High churn rate is a glaring signal that things are doing bad and you need to take actions.

A study by Price Intelligently showed that a 1% increase in acquisition affects your bottom line by about 3.3%. But improving your retention by 1% increases your bottom line by around 7%. That’s right: retention can be twice as powerful as acquisition.

You should check out this Starter kit on customer retention.

Also discover How to improve customer experience with feedback.

Task success metrics

The overall effectiveness of a team and a product

It is usually the developer's and founder's who are responsible for these technical metrics, not product managers.

  • How slow is your product in comparison to competitors?  
  • Does the software has multiple bugs that negatively affect user experience?  
  • What is the mistake rate?  
  • How fast tasks are accomplished in the company?  

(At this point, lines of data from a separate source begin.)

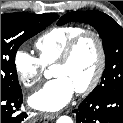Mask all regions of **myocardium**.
Returning a JSON list of instances; mask_svg holds the SVG:
<instances>
[{
	"instance_id": "f54148a6",
	"label": "myocardium",
	"mask_w": 123,
	"mask_h": 123,
	"mask_svg": "<svg viewBox=\"0 0 123 123\" xmlns=\"http://www.w3.org/2000/svg\"><path fill=\"white\" fill-rule=\"evenodd\" d=\"M87 37L92 38L97 45L98 62H97L95 73L93 74L90 81L85 86L76 89V92L81 95L91 92L99 84L104 74V70L106 66V52H105L104 42L100 34L94 30H83L80 33H78L68 42L65 49L63 50V53L61 54V56L55 62L54 65L56 66V65L67 64L73 57L80 43Z\"/></svg>"
}]
</instances>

✨ Related article: 3 Expert opinions on user-centered product management

Conclusion,

Metrics help the entire company to identify where your teams' attention is needed and help to guide everybody in the right direction.

Many software can be implemented including Google Analytics, AnnounceKit, Hotjar or user surveys tools.

There is no need to track all possible metrics to "get a broader" picture. Your company goals will define key metrics.

Whether you need to improve conversion rates or improve retention rates, your metrics will vary.

Be patient and good luck!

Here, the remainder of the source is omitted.